Korver works hard but he won't play big minutes next season. I see high-teens to 20 minutes MAX. He will open the floor but his defense leaves a lor to be desired. Korver would never have been a first round pick because he frankly doesn't have much potential. At best he could be a slightly below average defender with a great shot. He will probably never be a starter but will be a very useful player off the bench.


----------



## nbanoitall (May 21, 2004)

what korver does is very valuable for the team

obrien will like this guy

he plays over 20 minutes per game next year


----------



## dcrono3 (Jan 6, 2004)

> Originally posted by <b>nbanoitall</b>!
> what korver does is very valuable for the team
> 
> obrien will like this guy
> ...


Maybe, if the Sixer's get hit by the injury bug like they always do, Korver is valuable to the team for sure, but if he is on the court too long his weaknesses (mainly his D) will be exposed too often.
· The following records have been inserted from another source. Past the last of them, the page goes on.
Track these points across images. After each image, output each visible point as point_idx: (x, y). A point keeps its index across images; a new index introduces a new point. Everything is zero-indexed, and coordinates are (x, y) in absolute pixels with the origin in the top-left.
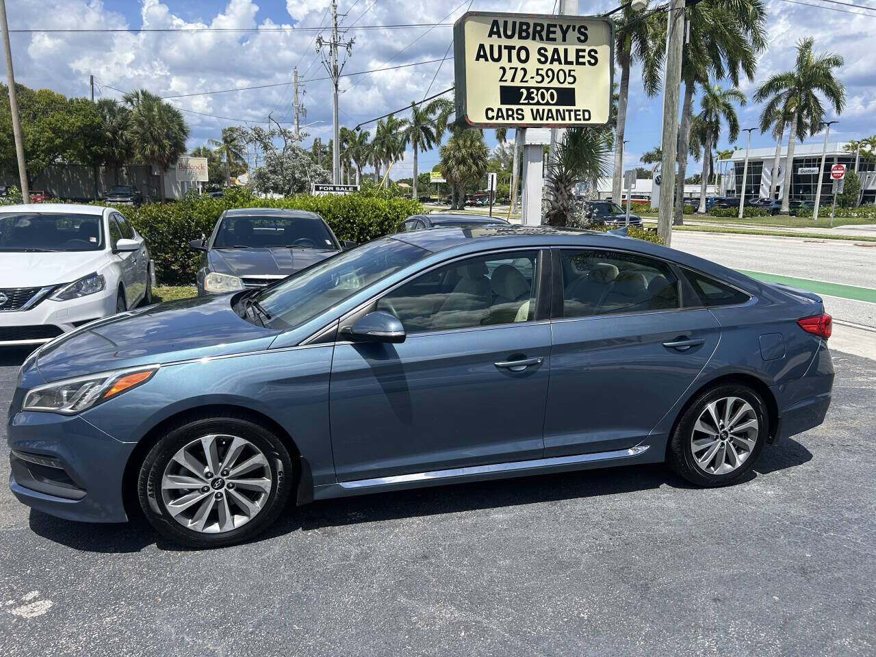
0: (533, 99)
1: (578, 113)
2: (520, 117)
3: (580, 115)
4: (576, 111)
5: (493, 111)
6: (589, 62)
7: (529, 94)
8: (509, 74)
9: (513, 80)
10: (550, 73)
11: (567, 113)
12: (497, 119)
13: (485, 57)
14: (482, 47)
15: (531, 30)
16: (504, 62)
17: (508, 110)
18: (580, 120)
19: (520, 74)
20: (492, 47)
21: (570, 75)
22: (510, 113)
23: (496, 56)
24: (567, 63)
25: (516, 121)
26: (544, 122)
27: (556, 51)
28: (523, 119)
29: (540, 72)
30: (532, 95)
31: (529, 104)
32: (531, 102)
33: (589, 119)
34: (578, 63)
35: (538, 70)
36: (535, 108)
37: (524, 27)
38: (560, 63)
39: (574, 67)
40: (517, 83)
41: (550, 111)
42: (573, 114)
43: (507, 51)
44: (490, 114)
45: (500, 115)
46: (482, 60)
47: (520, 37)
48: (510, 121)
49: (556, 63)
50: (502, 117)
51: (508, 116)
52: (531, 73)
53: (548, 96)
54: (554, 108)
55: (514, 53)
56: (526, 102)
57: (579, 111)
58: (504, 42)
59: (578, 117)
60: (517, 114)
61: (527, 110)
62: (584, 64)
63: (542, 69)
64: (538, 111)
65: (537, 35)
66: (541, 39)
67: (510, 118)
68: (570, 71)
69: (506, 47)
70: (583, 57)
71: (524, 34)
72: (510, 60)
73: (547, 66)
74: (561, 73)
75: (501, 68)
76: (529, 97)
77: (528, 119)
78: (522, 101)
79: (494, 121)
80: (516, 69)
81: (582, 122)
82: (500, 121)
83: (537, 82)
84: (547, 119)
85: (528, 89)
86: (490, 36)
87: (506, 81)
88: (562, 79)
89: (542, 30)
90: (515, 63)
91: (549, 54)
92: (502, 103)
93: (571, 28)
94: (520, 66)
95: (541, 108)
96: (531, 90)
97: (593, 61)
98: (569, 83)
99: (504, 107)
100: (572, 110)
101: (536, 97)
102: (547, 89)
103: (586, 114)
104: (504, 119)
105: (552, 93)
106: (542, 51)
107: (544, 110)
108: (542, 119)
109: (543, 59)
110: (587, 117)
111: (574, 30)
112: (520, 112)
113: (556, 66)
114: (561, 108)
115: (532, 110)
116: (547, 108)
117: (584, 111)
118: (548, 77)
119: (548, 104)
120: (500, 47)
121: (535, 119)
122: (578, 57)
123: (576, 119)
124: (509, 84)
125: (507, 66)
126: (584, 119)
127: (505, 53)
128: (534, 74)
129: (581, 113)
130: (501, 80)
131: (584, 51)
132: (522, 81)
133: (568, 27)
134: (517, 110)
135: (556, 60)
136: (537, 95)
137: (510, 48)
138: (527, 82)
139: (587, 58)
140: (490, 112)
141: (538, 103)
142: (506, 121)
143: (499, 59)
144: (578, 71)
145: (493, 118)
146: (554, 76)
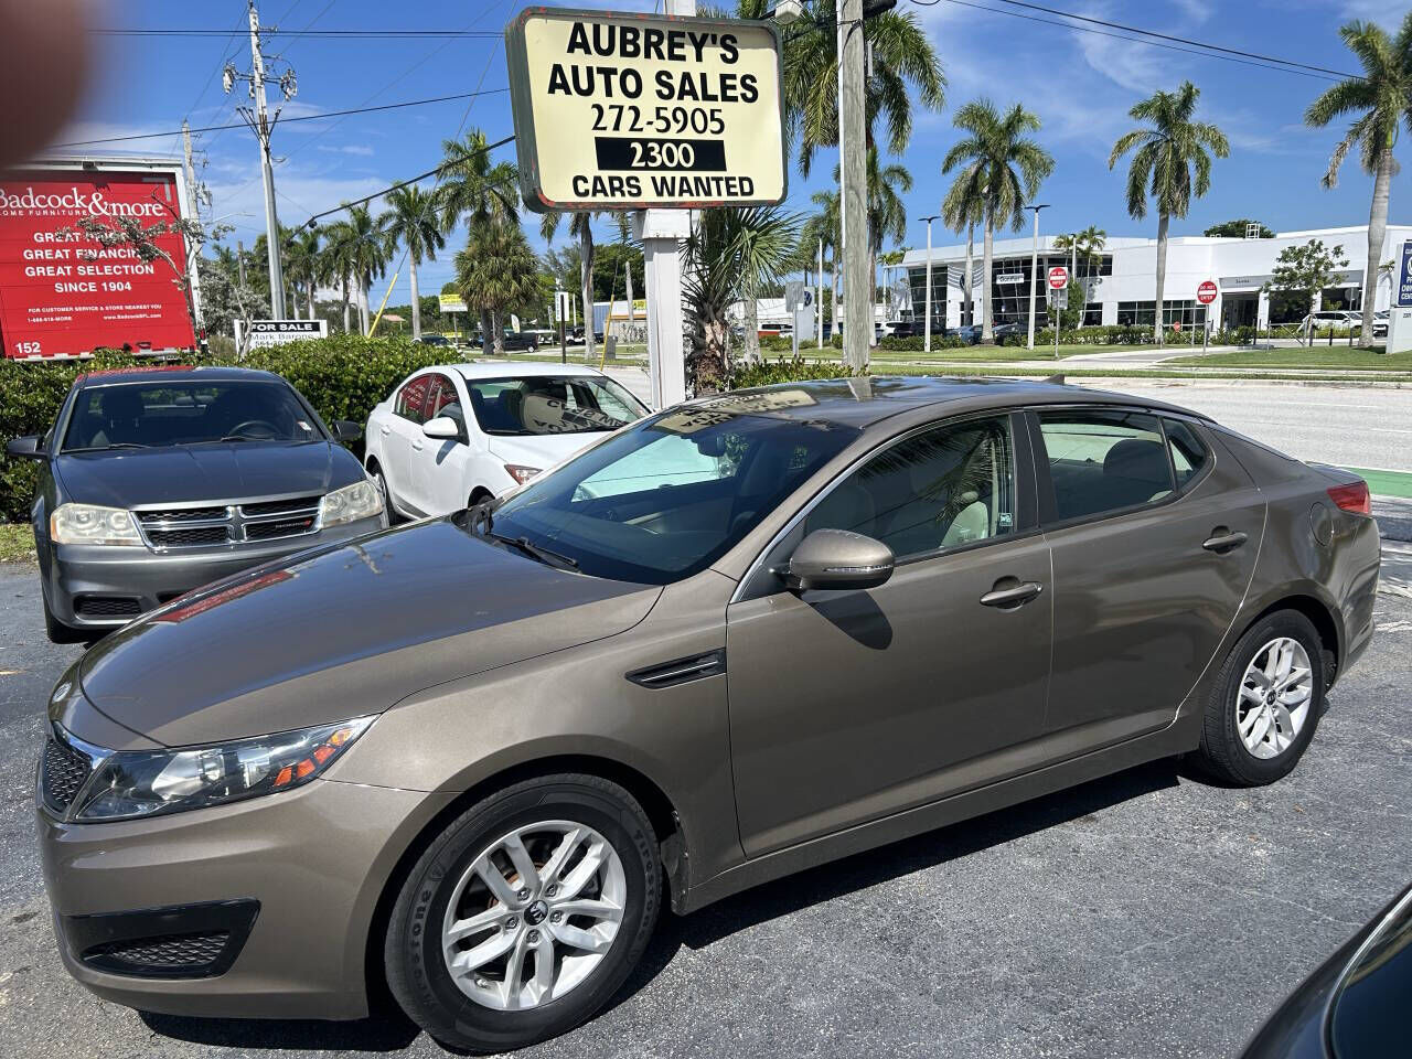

That said, his 3pt shooting seems to fit O'Briens love for the bomb though.


----------



## cujays108 (Oct 23, 2003)

Yes, Kyle's athleticism and Defense are questionable, but he is one of the hardest working people you will ever see. he is here in Omaha working out over the off-season trying to get bigger and faster just like everyone else. He knows his defense needs to improve so therefore he will try his absolute hardest to improve it.


----------